INTERIORITY.

(After reading A.K. Dewdney’s “Computer Recreations”, Scientific American, December 1989.)

Computers follow algorithms, even when engaged in “Artificial Intelligence”. But there are limits to computability. Some are time limits; since the time to execute some algorithms increases exponentially as the value of the parameter increases. Some are fundamental limits; Goedel’s theorem shows that some mathematical truths cannot be proved to be true, although they are true; they are beyond the reach of algorithms.

Dewdney speculates that human brains (“natural intelligence”) may be able to use “the infinite computer”, a thought-experiment invention of Dewdney’s. This also occurs in Hofstadter’s book “Goedel Escher Bach” in the form of the story about the Djinns. This involves an infinite regress of sub-routines (visualized as ever smaller computers-within-computers); the reason why this infinite sequence of computations can be executed in finite time is that, as the subroutines grow smaller, the time to execute them also grows smaller, and the series of computations down the scale of sizes and back up again converges to a finite limit. This would then constitute an important difference between the mode of thinking of a computer and a human mind.

The way I felt urged to express it, after reading it, was that human minds are REAL right down to the bottom level, while computers skim the surface, even though a fairly thick slice of the surface. It is a bit like statues representing the surface of the human body with great fidelity (in realistic sculpture), but lacking any of the interior structures which make the living body REAL. Again, by REAL I mean right to the bottom, to the smallest material structures conceivable. I seem to be alluding to some concept of degrees of reality.

Could it be (now comes a flight of fancy) that at the bottom of the infinite regress, human minds are attached, like the stem of a flower is attached to its root system, to another realm of reality? Just like the plot of tan x vs. x or of a hyperbola jumps from plus infinity to minus infinity, exhibiting to us finite observers a discontinuous curve, but perhaps being truly connected in some nether realm, so possibly the bodily realm of the brain is truly connected to a mental or spiritual realm quite beyond the body. The point of infinite regress could be like the juncture between universes sometimes encountered in science fiction. Descartes tried to solve the mind-body problem through parallelism, not very convincingly. This might be a better way to bridge the dualism, if there is any validity to it. Right now it’s just a bunch of metaphors.

Maybe the mystics can cross the bridge of infinite regress, and find that Atman is Brahman; they come from different universes, but meet at the junction like images merging into a hologram.

Through the bridge junction, we have access to the “collective unconscious” of all of humanity, past as well as present, as Jung has postulated. To return to the metaphor of the plant: our leaves and branches are in the material natural world, where we share the air, water and their nutrients with the rest of the creatures (THEIR leaves and branches, so to speak); and our roots are in the spiritual world, which we share as a common substrate with at least our fellow-humans, perhaps all living beings. We are thus doubly connected. We live in two spheres. In the material we exchange substances, both beneficial and noxious. (Many nitrogen molecules that passed through the lungs of Socrates and Jesus pass through our lungs.) In the spiritual sphere we share ideas, images, myths, archetypes. Why else would some images arouse such rich reverberations? Only because they resonate with the experience of thousands of human generations.

If we call the material sphere our exteriority and the spiritual sphere our interiority, we can postulate that other living beings (but not computers and other machines) possess these two aspects. How far down in the world of living creatures? All the way down, to diminishing and perhaps qualitative!)-different degrees. Even farther down (another flight of fancy) to stones and minerals and non-living things. (Machines may have interiority of the mineral kind, but not of the organismic kind. ) Yet we have no right to assume that human interiority is superior to that of a whale or a honeybee. Only different.

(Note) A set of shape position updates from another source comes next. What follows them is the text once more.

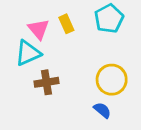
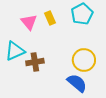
cyan triangle: (28, 53) -> (15, 51), moved
blue semicircle: (102, 110) -> (77, 83), size x1.5

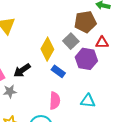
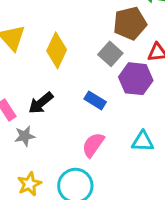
yellow diamond: (47, 49) -> (57, 50), moved
pink semicircle: (55, 101) -> (93, 145), turned -144

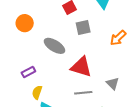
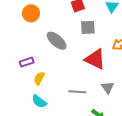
red triangle: (81, 67) -> (95, 59), moved
yellow semicircle: (37, 92) -> (39, 78), moved

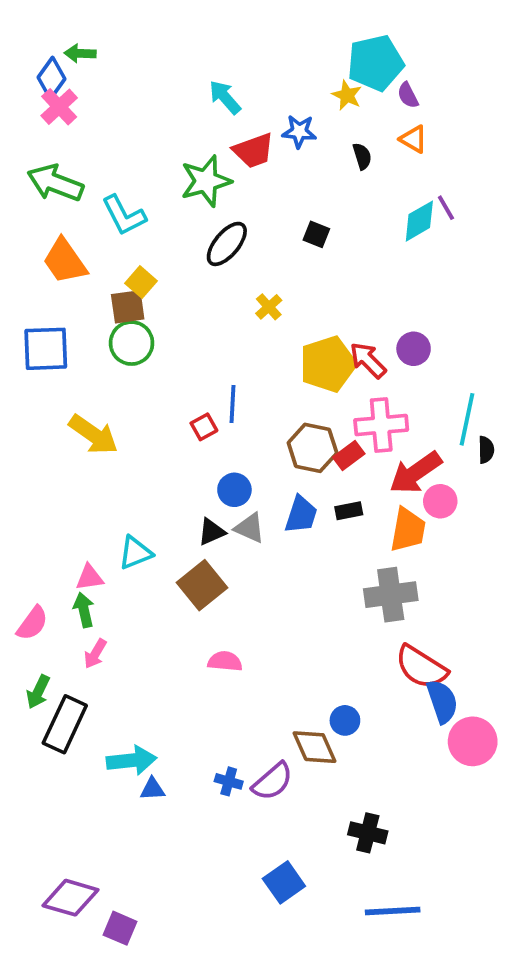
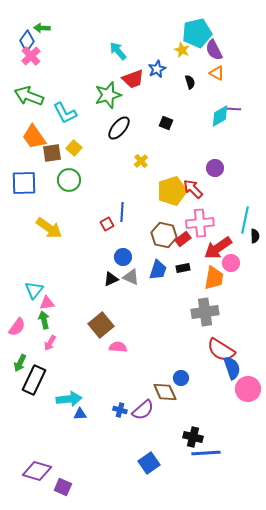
purple semicircle: (408, 95) -> (214, 50), size x1.5
blue star: (299, 132) -> (157, 69), turned -30
purple line: (446, 208) -> (234, 109), turned -56
brown square: (128, 307) -> (52, 153), moved
purple circle: (414, 349) -> (215, 168), moved
cyan triangle: (135, 553) -> (34, 290), moved, turned -30
brown square: (202, 585) -> (101, 325), moved
blue line: (393, 911) -> (206, 453), moved

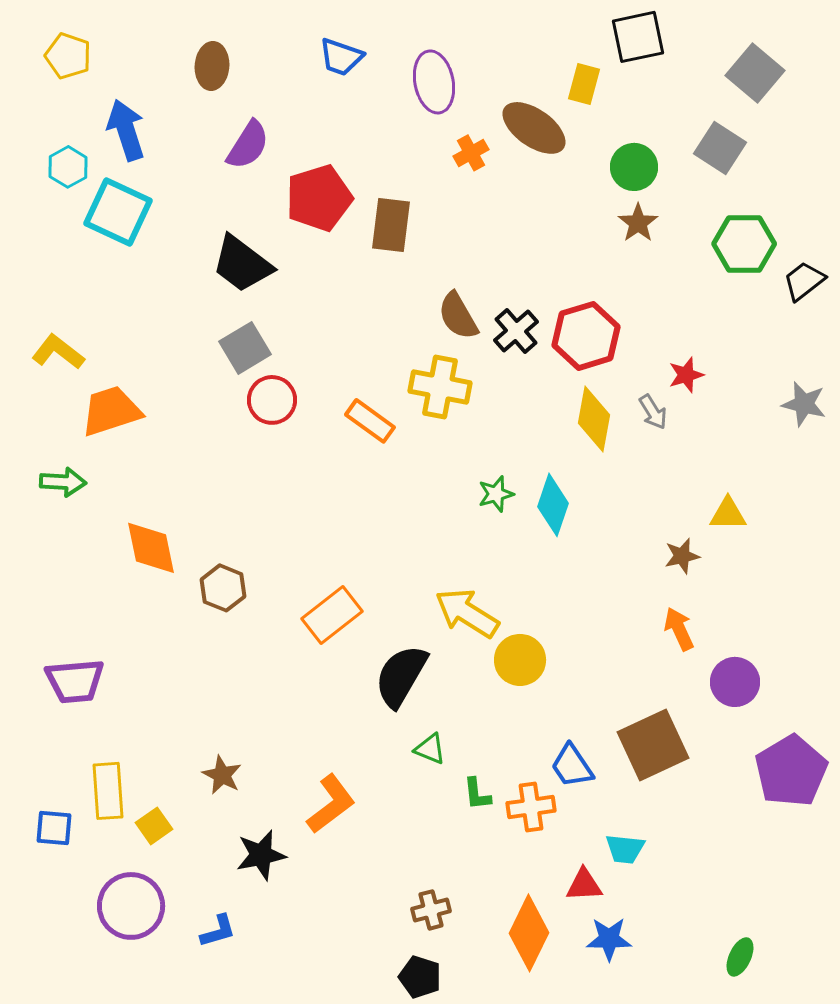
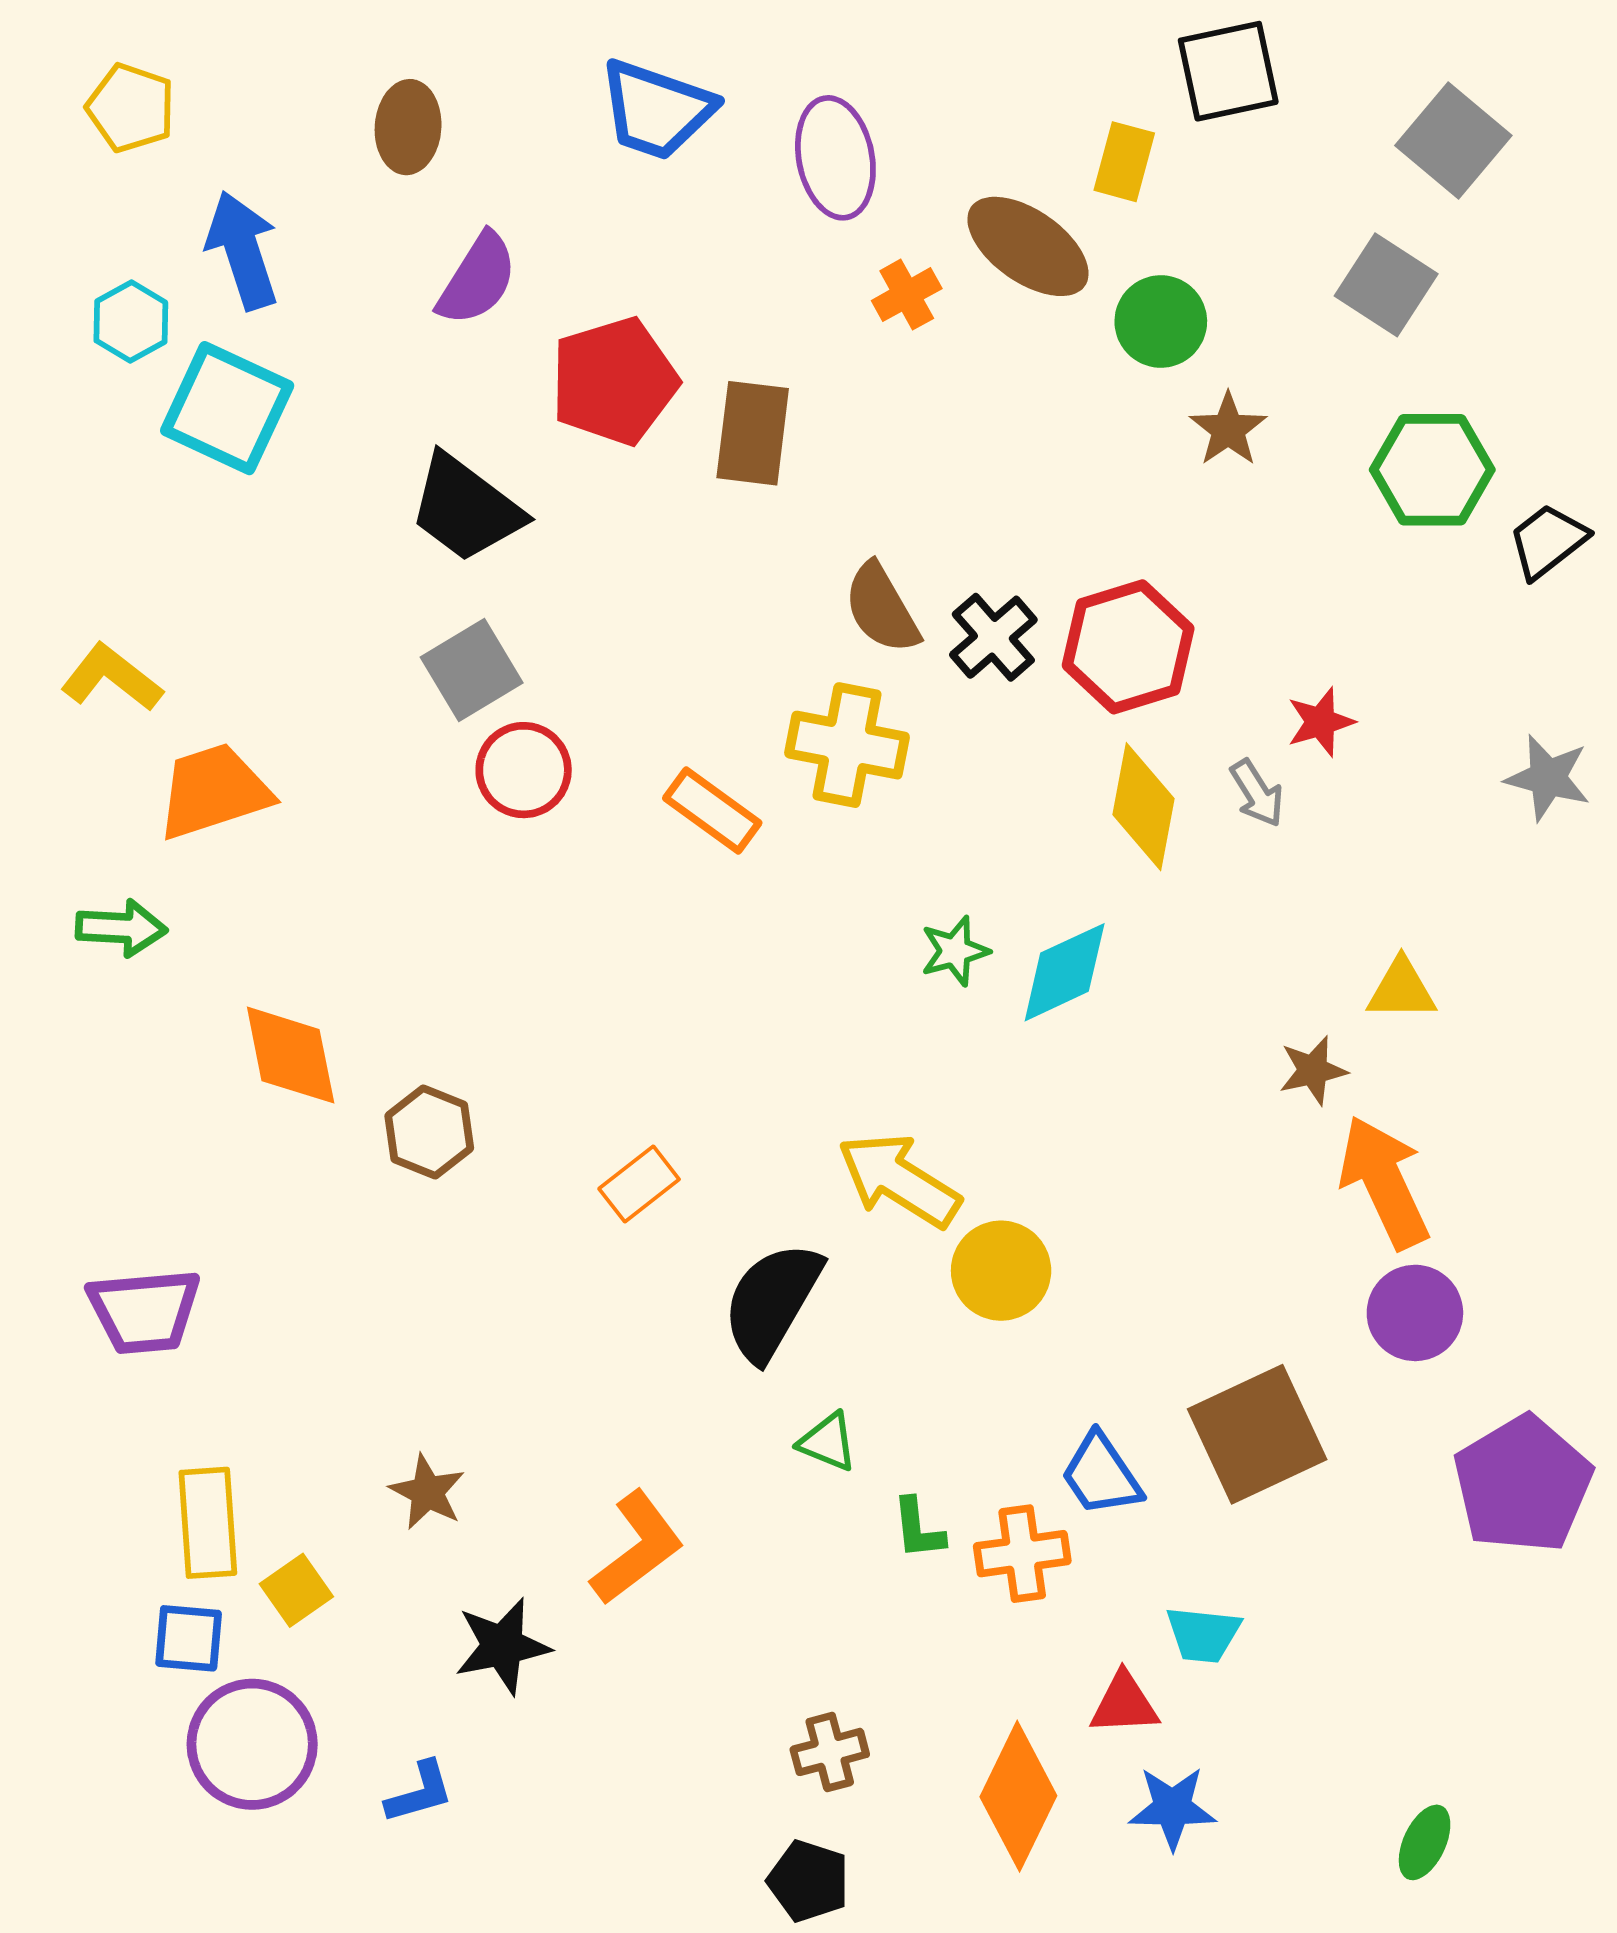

If even atoms, even electrons and quarks, have interiority (another flight of fancy), then mind is coextensive with matter throughout the universe. If higher forms (atoms from quarks and electrons. molecules from atoms, macromolecules from small molecules, cells from macromolecules, complex cells from simple cells, plants and animals from complex cells) come together through the synergy or cooperation of lower forms, then synergy or Love is a basic universal force which drives evolution, all the way down to the smallest units. Sometimes it acts physically through forces of attraction (any of the four fundamental forces which physicists recognize. i.e. gravitation, electro-magnetic, weak and strong). sometimes through the negentropic tendencies which Prigoginian open far-from-equilibrium systems have. One would think that consciousness is always present – all the way down – but becomes brighter and brighter in ascending the scale. The brighter levels would so obscure the less bright levels that the latter would seem to disappear when the former are present. as the rising sun seems to extinguish the stars at dawn, or as the waking consciousness erases dreams into gossamer shreds scarcely remembered. Synergy or love can be pursued deliberately (by purpose-oriented will) only at the higher levels; but the inchoate desire to cooperate, to come together. to love, is present throughout the universe, diffuse like the background radiation from the Big Bang.

REAL right down to the bottom, and suffused with the essence of love. How could it be otherwise. with a God of Love as its creator?